Adding to the shoulder-shrugging randomness of a core super-team consisting of a pair of Avengers, an Inhumans/Fantastic Four character, a member of the X-Men, one of The Runaways and the trans-feminated version of Thor's archenemy is the fact that everyone's powers seem weird and random. Miss America and Dazzler can fly now, for example, and Nico's magic powers don't work like they did in Runaways. Oh, and the relationships are all kinda weird. Like Loki is the mother figure of Nico and America, who are the best friends in the world here, despite the fact that I don't think they've ever even met prior to this comic...?

So, what have we got? A-Force is on a routine patrol when suddenly they are attacked by a Megaladon. America throws it so hard that it lands outside of Arcadia's domain, and so a Thor version of The Falcon shows up to arrest her, and exile her to somewhere. Everyone's mad that She-Hulk was unable to stop this from happening (Despite arguing with Dr. Strange, who is Dr. Doom's "sherrif"...?), but, when she investigates, she finds that the prehistoric monster shark was imported via a magical portal.

Later, a little girl who looks like a night sky falls to the Earth and befriends Nico. This is a new character named Singularity. And another portal opens, this one dropping a Sentinel on Arcadia, and when Shulkie and company follow it back to where it came from, more members of the Thor Coprs–Valkyrie, Gamorra and Sif–show up to make more arrests. It's quickly determined that the person opening the portals is using Asgardian magic, and thus the person causing all of the trouble turns out to be the one who is literally the only supervillain in the whole domain.
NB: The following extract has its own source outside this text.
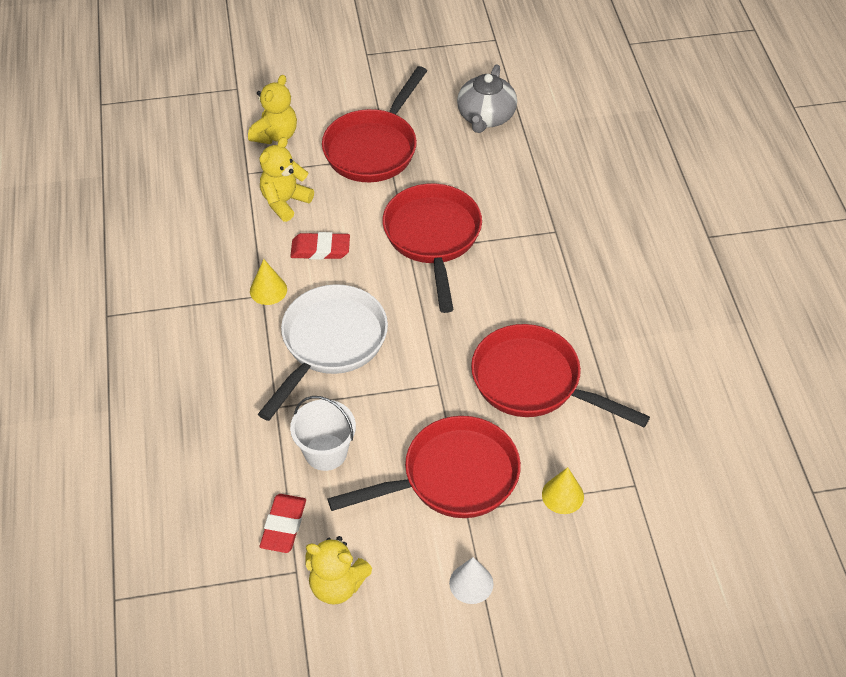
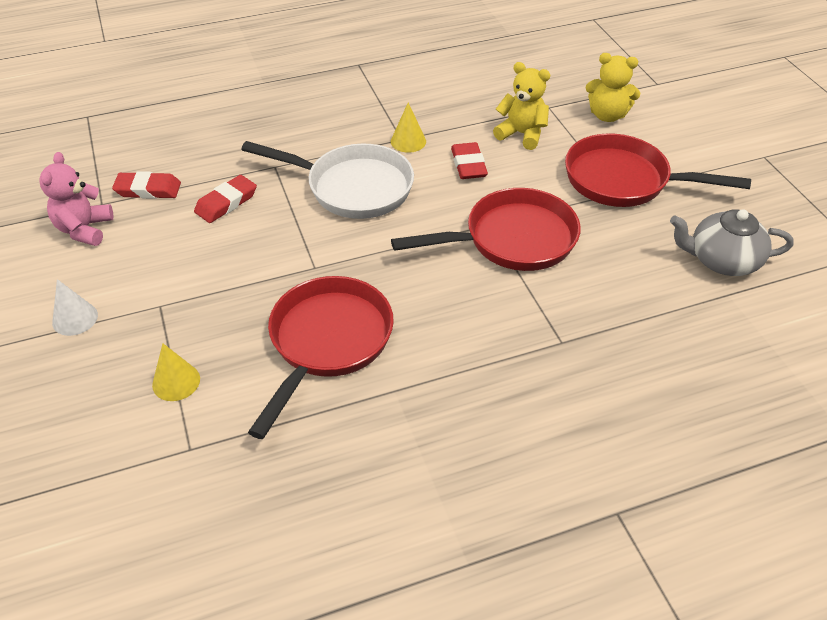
camera: 80 degrees right, 5 degrees down
white bucket [290,396,356,471] -> red eraser [194,175,257,223]
yellow teddy bear [305,536,372,605] -> pink teddy bear [39,152,114,246]
red pan [327,416,521,518] -> none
When she's busted, Loki plans to take Arcadia down with her, knocking down a wall separating their domain from the next one over, which is apparently that of the Marvel Zombies. That, at least, leads to a fifth issue that consists mostly of Marvel heroes fighting zombies, and cameos aplenty. This is actually a lot of fun, if only in a spot-the-character kind of way, as a reader can wait to see if their favorites show up in a panel, several of which aim for cute little pairings, like Spider-Gwen rescuing MJ, or Jessica Jones protecting Luke and Danielle or living light-show characters Dazzler, Jubilee and Karolina side by side. I liked seeing that Nico wasn't the only Runaway on Arcadia, at least; Gert shows up atop Old Lace, and Molly shares a panel with Colossus.

Like the Weirdworld collection, this one is labeled "Vol. 0" because it's leading to a new ongoing series, set in the "real" (and post-Secret Wars) Marvel Universe. Presumably that will have a clearly defined premise of some sort, beyond "The Creators Liked These Characters And Had 100 Pages To Kill On A Secret Wars Tie-In."

2 comments:

SallyP said...

I originally had high hopes for this series when it first debuted, but man, it sure deteriorated quickly, didn't it?

Unknown said...

Ok, to be clear, the content of this is not super entertaining, a problem that afflicts a lot of the Battleworld titles. But Battleworld (to the extent that it has any purpose) is meant to create unusual groupings and circumstances, so why should this be any different. It's not clear to me why the fact that the team is all women should be a thing. The Defenders were all male (at least in most iterations that I can remember) and presumably there were at least a few female superheroes around. Did that seem jarring? Examples could be multiplied until we both lose consciousness.

And then there is that matter of the larger context. Look at who is producing this and think about why it's being done. Personally, I keep getting issues of this not because I necessarily think it's awesome (I don't) but because it's important for Marvel to get the right kind of feedback such that they don't fall back into simple dude-ocracy. I understand that this is probably a less important consideration for you than purely aesthetic concerns, but it's a thing.

In any case, the question that should be asked is not "why is it all ladies?" but rather, "why should one care that it is?"